Obama s’est comparé à Barnes, affirmant que le candidat au Sénat, qui est également lieutenant-gouverneur du Wisconsin, fait face à un déluge de publicités républicaines le dépeignant comme déconnecté des valeurs de l’État « simplement parce que Mandela s’appelle Mandela ; simplement parce que c’est un démocrate avec un drôle de nom.

« Cela semble assez familier, n’est-ce pas ? Alors Mandela », a déclaré Obama, se tournant vers Barnes sur scène, « préparez-vous à déterrer ce certificat de naissance. »

« Tu te souviens quand c’était la chose la plus folle que les gens aient dite ? C’était il n’y a pas si longtemps. Les gens étaient comme, ‘Wow, c’était des trucs fous’ », a déclaré Obama. « Maintenant, il ne fait même pas partie du top 10 des fous. »

Obama a réservé sa critique la plus acerbe à Johnson, affirmant que le sénateur du GOP avait une « médaille d’or » dans le trafic de théories du complot sur les élections de 2020.

Dans remarques plus tôt ce mois-ciJohnson a semblé minimiser la violence des 6 janvier 2021, insurrection au Capitole des États-Unis et a noté que les émeutiers « nous ont appris comment vous pouvez utiliser des mâts de drapeau, ce genre de choses, comme armes ». Un porte-parole de la campagne a déclaré plus tard que les commentaires du sénateur visaient à comparer les méthodes utilisées par les manifestants pour la justice raciale à l’été 2020 avec les émeutiers du 6 janvier.

Lors d’un débat avec Barnes en octobre, Johnson a déclaré: « J’ai immédiatement et avec force et à plusieurs reprises condamné la violence du 6 janvier. »

Dans le Michigan, Obama a averti qu’un « climat dangereux » se développait à la suite d’une rhétorique incendiaire aux États-Unis – « quand nous ne sommes pas seulement en désaccord avec les gens, mais que nous commençons à les diaboliser en faisant des allégations folles à leur sujet ».

« Si les élus ne font pas plus pour rejeter explicitement ce genre de rhétorique, s’ils soutiennent ou encouragent tacitement leurs partisans à se lever devant les bureaux de vote armés d’armes à feu vêtues d’un équipement tactique, davantage de personnes peuvent être blessées », a déclaré Obama.

Dans un moment qu’Obama a utilisé comme point d’exclamation pour ses commentaires sur la direction du GOP, un manifestant dans le public l’a interrompu en criant. Cela a incité l’ancien président à répondre: « Alors, c’est ce que je dis. »

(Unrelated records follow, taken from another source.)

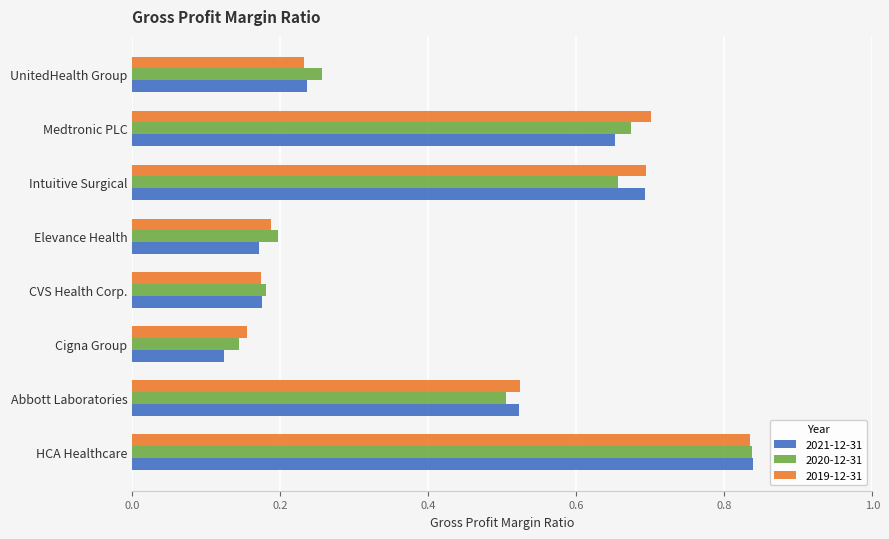

At how many categories does at least one series exceed 0?

8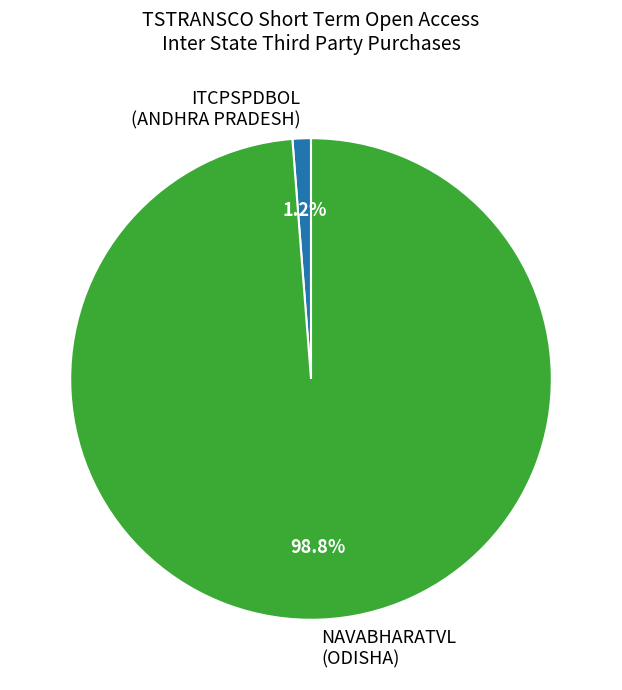

Which slice represents more than half of the pie?

NAVABHARATVL (ODISHA)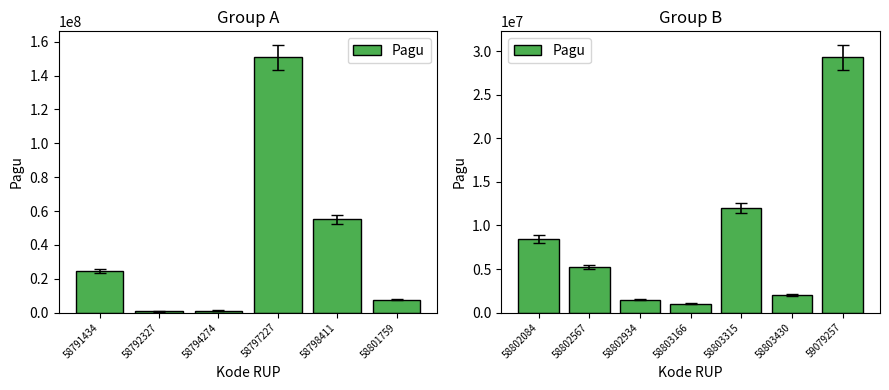

Count the number of values greater than 5244000.

3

« Il y a un processus que nous mettons en place dans notre démocratie en ce moment. Je parle, tu auras l’occasion de parler un jour », a-t-il dit au manifestant. « Et cela fait partie du point que je veux faire valoir : juste la civilité et la courtoisie de base fonctionnent, et c’est ce que nous voulons essayer d’encourager. »

Le manifestant a été rapidement noyé par les chants de « Obama! » de la foule.